Tua, muda, laki-laki, perempuan, bahkan anak-anak ikut dalam aksi damai yang dipenuhi semangat perjuangan dan kepedihan. Mereka datang dengan satu suara: menolak penggusuran paksa dan menuntut kejelasan masa depan.
Berbekal spanduk dan poster bernada pilu dan protes tajam, massa mengungkapkan keresahan mereka. Beberapa tulisan yang mencuri perhatian antara lain:
• “Lebih baik dikubur hidup-hidup daripada digusur,”
• “Pak Prabowo, dengarkan jeritan rakyatmu ini,”
• “Gajah dilindungi, manusia dilupakan.”
Orasi demi orasi menggema, mengaduk nurani. Salah satu perwakilan massa berteriak lantang:
“Kami bukan perambah hutan! Kami petani kecil yang membangun hidup dari tanah ini dengan darah dan air mata!”
Mereka menyebut bahwa tuduhan sebagai perusak hutan hanyalah labelisasi sepihak yang menyingkirkan sisi kemanusiaan. “Kalau memang ada yang salah, usut dari atas. Jangan kami yang terus dikorbankan,” ujar seorang orator dengan suara bergetar.
Tak hanya soal tempat tinggal, nasib pendidikan anak-anak juga menjadi sorotan. Seorang pelajar mengangkat poster bertuliskan: “Pendidikan tak boleh dikorbankan demi proyek alam yang salah arah.”
Meski demonstrasi berlangsung damai, suasana tetap dipenuhi emosi dan tekanan moral yang kuat. Massa berulang kali menyerukan agar Gubernur Riau, Abdul Wahid, menemui mereka secara langsung.
“Pak Gubernur, tolong jangan diam! Kami hanya ingin hidup layak dan damai!” teriak massa dengan penuh harap.

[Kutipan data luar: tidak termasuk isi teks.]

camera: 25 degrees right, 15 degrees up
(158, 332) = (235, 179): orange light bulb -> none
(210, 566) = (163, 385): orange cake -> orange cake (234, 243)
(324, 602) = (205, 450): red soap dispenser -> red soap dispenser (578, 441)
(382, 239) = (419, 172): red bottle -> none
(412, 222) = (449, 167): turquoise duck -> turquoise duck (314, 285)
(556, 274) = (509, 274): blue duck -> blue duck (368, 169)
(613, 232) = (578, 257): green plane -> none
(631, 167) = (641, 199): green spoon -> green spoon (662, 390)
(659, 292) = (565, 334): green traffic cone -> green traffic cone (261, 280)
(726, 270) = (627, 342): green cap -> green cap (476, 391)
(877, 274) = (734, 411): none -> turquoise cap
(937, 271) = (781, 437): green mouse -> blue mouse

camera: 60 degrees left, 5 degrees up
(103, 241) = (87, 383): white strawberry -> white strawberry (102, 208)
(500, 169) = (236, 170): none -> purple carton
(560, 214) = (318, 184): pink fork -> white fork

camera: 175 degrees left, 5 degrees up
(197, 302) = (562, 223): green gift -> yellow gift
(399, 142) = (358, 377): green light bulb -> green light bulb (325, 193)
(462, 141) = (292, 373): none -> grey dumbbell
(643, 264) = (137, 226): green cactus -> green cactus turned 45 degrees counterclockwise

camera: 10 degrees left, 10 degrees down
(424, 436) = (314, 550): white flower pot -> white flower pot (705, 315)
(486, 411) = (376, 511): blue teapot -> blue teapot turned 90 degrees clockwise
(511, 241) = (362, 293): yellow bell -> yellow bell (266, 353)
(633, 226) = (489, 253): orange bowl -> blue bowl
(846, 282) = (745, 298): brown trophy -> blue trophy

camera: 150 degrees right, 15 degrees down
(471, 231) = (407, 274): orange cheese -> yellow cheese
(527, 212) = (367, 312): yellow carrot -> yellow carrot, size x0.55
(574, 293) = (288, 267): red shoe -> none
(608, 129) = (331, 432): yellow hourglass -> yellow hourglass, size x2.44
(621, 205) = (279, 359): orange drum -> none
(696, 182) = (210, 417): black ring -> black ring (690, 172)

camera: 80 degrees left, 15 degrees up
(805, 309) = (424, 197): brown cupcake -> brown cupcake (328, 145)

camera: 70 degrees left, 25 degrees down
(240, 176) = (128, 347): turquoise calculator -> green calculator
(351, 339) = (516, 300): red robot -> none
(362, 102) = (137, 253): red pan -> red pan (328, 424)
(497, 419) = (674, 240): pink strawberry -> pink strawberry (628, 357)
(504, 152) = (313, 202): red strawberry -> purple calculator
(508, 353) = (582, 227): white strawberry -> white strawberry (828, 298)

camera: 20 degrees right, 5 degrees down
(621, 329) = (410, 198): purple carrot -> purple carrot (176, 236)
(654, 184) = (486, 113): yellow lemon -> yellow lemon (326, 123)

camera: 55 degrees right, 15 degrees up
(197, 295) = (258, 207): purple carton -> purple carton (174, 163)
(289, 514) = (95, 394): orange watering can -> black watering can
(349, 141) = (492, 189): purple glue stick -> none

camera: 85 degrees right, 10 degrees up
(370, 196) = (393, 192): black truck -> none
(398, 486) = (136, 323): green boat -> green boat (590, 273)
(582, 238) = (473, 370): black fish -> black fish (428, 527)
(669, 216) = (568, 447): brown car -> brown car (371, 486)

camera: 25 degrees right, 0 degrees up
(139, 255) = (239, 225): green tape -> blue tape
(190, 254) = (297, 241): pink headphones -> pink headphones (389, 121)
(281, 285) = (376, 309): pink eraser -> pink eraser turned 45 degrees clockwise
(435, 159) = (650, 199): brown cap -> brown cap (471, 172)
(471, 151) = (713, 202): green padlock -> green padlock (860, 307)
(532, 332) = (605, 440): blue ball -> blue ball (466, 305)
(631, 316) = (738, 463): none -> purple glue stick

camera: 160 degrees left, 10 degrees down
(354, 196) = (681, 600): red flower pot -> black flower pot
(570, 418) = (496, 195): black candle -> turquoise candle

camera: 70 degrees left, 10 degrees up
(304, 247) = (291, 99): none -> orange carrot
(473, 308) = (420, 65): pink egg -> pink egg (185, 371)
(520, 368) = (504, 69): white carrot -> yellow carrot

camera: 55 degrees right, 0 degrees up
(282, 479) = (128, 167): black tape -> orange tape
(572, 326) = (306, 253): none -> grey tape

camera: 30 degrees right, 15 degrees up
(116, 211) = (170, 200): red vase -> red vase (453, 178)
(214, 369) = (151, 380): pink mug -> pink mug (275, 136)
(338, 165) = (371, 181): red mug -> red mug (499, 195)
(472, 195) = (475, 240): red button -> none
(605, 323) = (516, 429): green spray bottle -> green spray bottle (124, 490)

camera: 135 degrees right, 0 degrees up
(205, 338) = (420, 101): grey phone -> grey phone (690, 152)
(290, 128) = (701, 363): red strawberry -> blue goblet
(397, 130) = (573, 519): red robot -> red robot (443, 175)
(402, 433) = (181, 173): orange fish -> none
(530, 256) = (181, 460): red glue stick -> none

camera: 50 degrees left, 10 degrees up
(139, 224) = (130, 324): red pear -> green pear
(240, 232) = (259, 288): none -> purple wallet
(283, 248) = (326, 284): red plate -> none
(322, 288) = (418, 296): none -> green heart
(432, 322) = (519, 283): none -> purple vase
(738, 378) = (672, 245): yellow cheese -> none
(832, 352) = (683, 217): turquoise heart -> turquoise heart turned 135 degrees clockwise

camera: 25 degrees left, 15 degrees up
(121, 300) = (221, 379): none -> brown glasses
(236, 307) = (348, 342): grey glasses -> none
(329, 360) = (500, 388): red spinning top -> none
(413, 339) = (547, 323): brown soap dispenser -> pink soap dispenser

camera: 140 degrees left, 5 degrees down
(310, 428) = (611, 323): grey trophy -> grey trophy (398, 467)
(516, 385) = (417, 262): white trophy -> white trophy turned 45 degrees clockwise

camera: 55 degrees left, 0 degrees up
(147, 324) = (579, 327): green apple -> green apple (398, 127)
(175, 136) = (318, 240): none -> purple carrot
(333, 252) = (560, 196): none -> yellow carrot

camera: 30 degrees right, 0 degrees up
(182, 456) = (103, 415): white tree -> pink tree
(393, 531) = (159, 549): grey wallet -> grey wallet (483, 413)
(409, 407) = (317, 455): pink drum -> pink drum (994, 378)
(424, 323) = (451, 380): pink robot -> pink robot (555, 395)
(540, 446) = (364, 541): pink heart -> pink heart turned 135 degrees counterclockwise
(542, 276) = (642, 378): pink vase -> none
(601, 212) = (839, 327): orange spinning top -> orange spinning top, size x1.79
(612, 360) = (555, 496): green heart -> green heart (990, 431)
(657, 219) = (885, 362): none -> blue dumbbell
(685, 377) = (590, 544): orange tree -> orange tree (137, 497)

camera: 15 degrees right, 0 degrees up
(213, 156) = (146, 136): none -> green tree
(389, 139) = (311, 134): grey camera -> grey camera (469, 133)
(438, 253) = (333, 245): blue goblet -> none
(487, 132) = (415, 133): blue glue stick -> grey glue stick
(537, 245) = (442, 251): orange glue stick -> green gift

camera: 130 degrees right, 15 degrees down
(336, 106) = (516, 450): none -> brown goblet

Sebagai respons awal, belasan perwakilan aksi akhirnya diterima untuk berdialog dengan pejabat pemerintah di ruang rapat Kantor Gubernur. Hadir dalam pertemuan itu antara lain Kepala Dinas Perkebunan Syahrial Abdi, Bupati Pelalawan, dan perwakilan dari Polda Riau.
Hingga berita ini diturunkan, proses mediasi masih berlangsung. Ribuan warga yang tersisa tetap bertahan di luar gedung, menanti hasil pertemuan yang bisa menentukan arah hidup mereka selanjutnya.